Are the screenshots in the first post still relevant with your tests you did, so i can scan through those to look for a possible reason?

I think I know whats wrong to be honest, can you send a piece of the code you get back please, want to see the start and end of the 104 character long code.

Everything is exactly the same except for the redirect uri in both the scope table in wappler and in the azure app registration portal.

The same thing happened where it successfully redirected, but it looks like it either didn’t get go to the token url to get the token, or wasn’t successful. I’m also not getting any errors like before, but also no response from the graph api (using the oauth2 provider). I tried executing the graph api in a separate server action using the oauth2 provider, but got an error that the access token was empty.

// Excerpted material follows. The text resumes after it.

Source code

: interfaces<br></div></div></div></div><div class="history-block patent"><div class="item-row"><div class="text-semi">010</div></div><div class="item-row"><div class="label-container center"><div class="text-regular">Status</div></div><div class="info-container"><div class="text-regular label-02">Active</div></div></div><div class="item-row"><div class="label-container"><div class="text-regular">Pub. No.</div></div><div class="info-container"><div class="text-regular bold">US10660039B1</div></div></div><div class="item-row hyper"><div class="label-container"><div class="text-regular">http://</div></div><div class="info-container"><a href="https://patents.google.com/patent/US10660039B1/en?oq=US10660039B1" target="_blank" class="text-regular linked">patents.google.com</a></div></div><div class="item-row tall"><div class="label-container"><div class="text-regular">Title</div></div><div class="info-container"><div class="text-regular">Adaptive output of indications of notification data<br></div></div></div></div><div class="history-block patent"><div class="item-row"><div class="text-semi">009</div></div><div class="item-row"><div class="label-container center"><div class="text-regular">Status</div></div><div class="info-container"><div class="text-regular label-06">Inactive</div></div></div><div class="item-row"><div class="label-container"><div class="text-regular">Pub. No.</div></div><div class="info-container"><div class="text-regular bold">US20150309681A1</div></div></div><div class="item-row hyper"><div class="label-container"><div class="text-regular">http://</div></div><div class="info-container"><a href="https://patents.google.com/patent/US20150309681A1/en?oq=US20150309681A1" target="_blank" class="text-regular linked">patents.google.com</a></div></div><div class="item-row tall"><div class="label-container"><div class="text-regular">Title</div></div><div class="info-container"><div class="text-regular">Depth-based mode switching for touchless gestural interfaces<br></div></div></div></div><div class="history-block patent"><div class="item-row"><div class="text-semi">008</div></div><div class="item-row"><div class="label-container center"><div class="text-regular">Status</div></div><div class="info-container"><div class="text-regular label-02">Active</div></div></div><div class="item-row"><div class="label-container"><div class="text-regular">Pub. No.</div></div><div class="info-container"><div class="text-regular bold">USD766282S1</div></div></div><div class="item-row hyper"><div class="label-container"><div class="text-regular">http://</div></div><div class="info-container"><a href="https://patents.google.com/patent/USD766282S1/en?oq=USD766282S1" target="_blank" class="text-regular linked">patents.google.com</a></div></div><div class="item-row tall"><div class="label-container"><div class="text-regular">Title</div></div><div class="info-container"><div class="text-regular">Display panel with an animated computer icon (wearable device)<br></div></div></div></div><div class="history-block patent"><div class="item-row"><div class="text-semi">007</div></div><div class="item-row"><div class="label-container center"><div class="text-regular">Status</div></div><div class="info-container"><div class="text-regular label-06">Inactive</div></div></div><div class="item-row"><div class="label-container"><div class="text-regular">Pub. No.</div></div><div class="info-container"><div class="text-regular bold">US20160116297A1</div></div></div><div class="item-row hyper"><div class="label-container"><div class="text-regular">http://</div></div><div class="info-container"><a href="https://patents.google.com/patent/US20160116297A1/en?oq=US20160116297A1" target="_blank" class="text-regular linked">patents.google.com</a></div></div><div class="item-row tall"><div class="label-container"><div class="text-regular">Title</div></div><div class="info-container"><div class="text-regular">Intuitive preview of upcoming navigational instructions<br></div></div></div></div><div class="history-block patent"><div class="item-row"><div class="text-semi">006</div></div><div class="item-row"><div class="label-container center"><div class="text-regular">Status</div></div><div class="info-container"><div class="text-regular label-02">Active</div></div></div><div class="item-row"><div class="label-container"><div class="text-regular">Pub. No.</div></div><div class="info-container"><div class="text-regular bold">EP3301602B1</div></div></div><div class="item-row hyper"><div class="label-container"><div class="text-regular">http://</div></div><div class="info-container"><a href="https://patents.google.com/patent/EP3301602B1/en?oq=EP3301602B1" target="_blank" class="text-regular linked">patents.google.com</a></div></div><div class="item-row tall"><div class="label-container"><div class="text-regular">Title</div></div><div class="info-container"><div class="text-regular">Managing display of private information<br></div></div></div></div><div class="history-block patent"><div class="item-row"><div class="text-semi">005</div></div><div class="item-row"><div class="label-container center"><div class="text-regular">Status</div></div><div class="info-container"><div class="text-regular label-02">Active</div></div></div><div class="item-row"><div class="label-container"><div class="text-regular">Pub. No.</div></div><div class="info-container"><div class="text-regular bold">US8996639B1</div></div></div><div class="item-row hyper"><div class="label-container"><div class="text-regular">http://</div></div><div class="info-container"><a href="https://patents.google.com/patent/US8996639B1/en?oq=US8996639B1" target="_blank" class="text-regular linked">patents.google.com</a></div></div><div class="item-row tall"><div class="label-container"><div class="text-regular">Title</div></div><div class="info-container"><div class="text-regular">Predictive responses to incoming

I set up another button on the redirect page (/dashboard) to execute the oauth login again to see the network history. It auto redirects me after I click the button without taking me to the microsoft login page, but it’s not showing my username after “Hello” that I should be getting from the graph api. oauth_login is the same server action in my pictures above. The authorize is the authorize endpoint that responded with the code for the token endpoint, and then there’s the dashboard redirect, but shouldn’t I be seeing something from the token endpoint?

Have you got that piece of the code handy

Sorry, I didn’t see that before. Are you talking about the code query parameter Azure sent back or or the code challenge string?

it was probably sent back in the URL, it may be far far longer than 108 characters, more like 1080 or something silly

This what you mean? Here’s part of it

Oh sorry you need to see the end too

Yup, looks good, lets try

  1. You have your OAuth2 Provider under Globals
  2. You have your OAuth2 Provider under your API Action
  3. You have your OAuth2 Authorise step after
  4. You have your actual API Action, and this is where I think you have a setup issue, the Action has the Authorization set to the OAuth2, and OAuth2 is set to your provider, but you seem to be missing the Headers.

Add a Header
#1
Name: Authorization
Value: Bearer {{YOUR_CODE}}

It should look something like this

Try it like that and see if it works, or if you get a different error at least, it may say the code is incorrect, as it may have to be encoded.

And… is it working or giving any new error, or hasn’t changed at all?

It hasn’t changed, but I’m triple checking I have everything set up right

Yeah, everything is the same, no different errors, no difference in the network, and the api isn’t responding with a username.